▸ Tâche 1
D'après l'extrait sur Lola Montez qui suit, en quelle année la famille Gilbert émigre-t-elle aux Indes ?

▸ Extrait source
==============================
Lola naît d'un père irlandais. La famille Gilbert émigre aux Indes en 1823. Peu de temps après leur arrivée, le père meurt du choléra. Sa mère se remarie l'année suivante et envoie Eliza vivre chez des parents de son beau-père en Grande-Bretagne.
En 1837, âgée de 16 ans, Eliza s'enfuit avec un amant de sa mère, le lieutenant Thomas James, qu'elle épouse. Mais elle trompe son mari et le couple se sépare cinq ans après. C'est alors qu'elle devint danseuse exotique sous le nom de Lola Montez. Rapidement sa « tarentelle » et son expression : « Ce que Lola veut, Lola l'obtient » (Whatever Lola wants, Lola gets) la rendent célèbre. Ses débuts à Londres en tant que « Lola Montez, la danseuse espagnole » en juin 1843 sont perturbés quand elle est reconnue comme la femme de Thomas James. Cette notoriété nuisant à sa carrière, elle prend le chemin du continent. Dès cette époque, elle prête ses faveurs à quelques hommes riches et beaucoup la considèrent comme une courtisane.
==============================
▸ Entrées de données
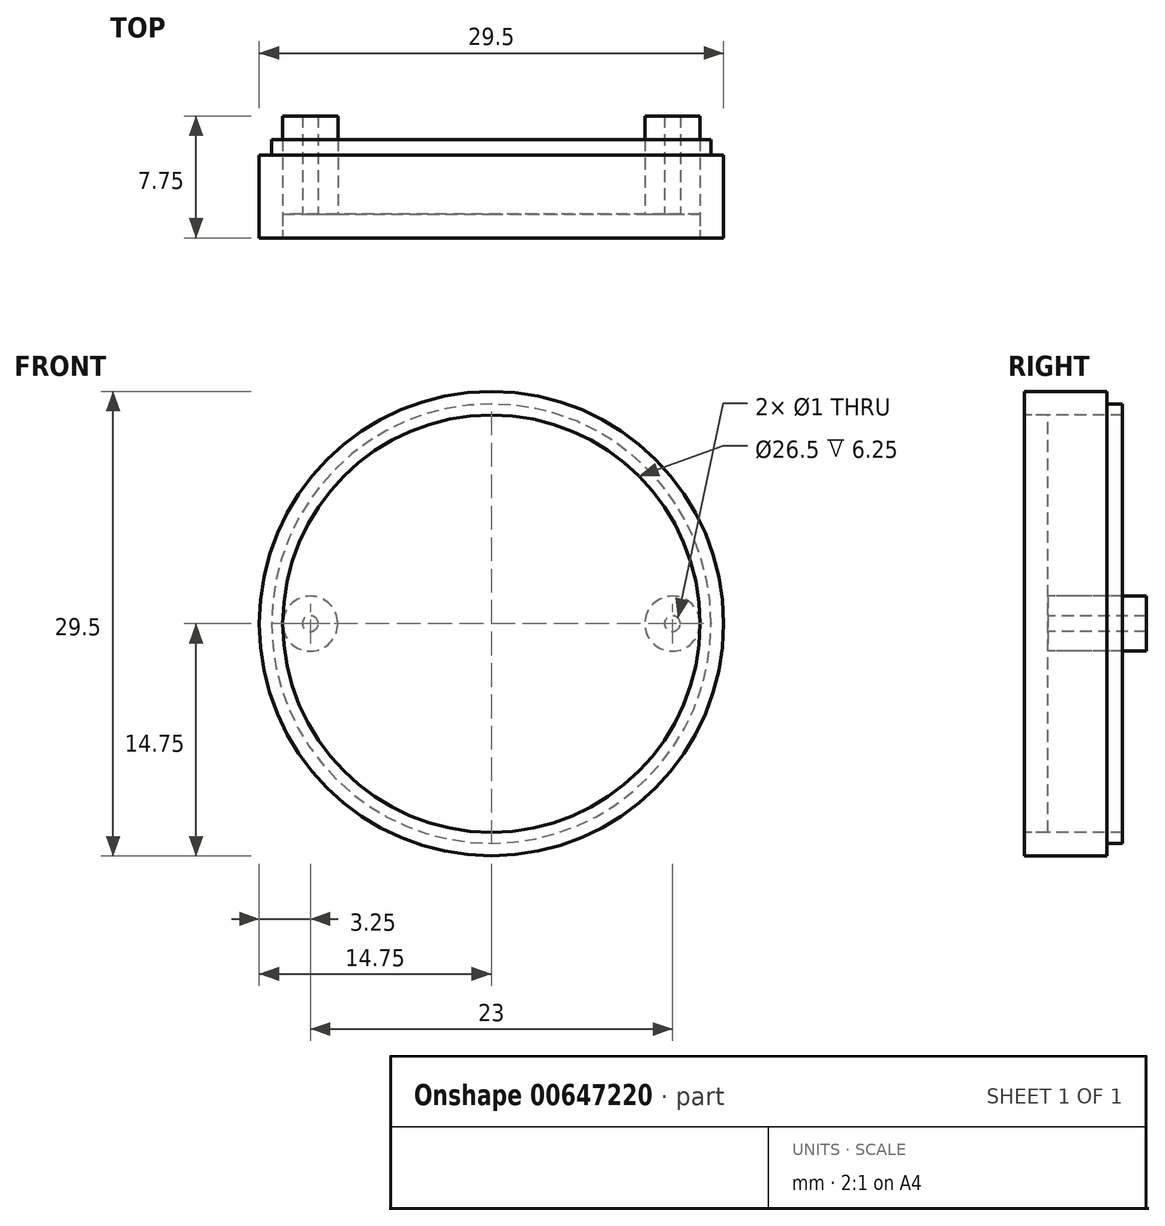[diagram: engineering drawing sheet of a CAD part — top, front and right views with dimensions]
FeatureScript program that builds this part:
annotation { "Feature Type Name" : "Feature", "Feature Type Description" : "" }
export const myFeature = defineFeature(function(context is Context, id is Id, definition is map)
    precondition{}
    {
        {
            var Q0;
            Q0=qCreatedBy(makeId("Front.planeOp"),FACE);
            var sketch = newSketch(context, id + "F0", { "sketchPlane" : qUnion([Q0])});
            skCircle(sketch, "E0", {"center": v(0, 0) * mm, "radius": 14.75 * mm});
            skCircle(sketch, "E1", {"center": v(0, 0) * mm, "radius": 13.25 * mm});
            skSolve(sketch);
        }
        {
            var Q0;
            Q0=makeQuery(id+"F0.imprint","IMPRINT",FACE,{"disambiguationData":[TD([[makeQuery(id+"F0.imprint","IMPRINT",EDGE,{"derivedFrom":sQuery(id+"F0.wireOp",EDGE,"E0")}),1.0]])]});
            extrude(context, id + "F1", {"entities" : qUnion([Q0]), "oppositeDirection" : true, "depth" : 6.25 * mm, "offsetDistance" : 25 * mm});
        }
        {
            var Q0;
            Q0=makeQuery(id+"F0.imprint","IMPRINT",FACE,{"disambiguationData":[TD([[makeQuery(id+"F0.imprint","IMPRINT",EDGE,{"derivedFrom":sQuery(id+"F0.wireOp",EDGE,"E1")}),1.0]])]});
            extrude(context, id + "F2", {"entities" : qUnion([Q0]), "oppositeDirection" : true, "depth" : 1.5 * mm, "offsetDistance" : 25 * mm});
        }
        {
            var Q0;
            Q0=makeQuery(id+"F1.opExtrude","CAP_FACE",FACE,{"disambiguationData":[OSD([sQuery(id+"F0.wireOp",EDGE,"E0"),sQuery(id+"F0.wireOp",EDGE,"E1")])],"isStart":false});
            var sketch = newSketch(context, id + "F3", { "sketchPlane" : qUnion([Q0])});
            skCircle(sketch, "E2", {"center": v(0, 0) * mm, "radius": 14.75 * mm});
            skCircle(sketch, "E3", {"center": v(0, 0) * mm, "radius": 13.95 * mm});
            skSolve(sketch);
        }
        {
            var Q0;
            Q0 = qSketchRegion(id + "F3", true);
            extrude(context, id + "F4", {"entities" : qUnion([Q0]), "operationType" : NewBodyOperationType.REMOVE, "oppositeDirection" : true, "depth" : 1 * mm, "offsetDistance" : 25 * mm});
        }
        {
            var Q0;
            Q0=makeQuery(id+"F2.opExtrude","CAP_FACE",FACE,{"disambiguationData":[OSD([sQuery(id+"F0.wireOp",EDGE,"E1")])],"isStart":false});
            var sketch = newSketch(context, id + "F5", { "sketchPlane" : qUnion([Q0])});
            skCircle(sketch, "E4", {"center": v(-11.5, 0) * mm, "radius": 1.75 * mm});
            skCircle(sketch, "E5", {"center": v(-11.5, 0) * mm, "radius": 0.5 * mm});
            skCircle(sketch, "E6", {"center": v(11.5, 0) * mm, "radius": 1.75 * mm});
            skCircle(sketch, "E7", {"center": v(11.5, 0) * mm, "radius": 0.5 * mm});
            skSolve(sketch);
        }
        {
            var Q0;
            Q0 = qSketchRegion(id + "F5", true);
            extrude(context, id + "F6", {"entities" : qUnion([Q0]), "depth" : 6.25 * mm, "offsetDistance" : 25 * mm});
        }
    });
==============================
▸ Tâche 2
Combien de lignes des enregistrements ci-dessus contiennent la chaîne « sketchPlane » ? Donnez seulement ce nombre.

▸ Résultat obtenu 1
En 1823.

▸ Résultat obtenu 2
3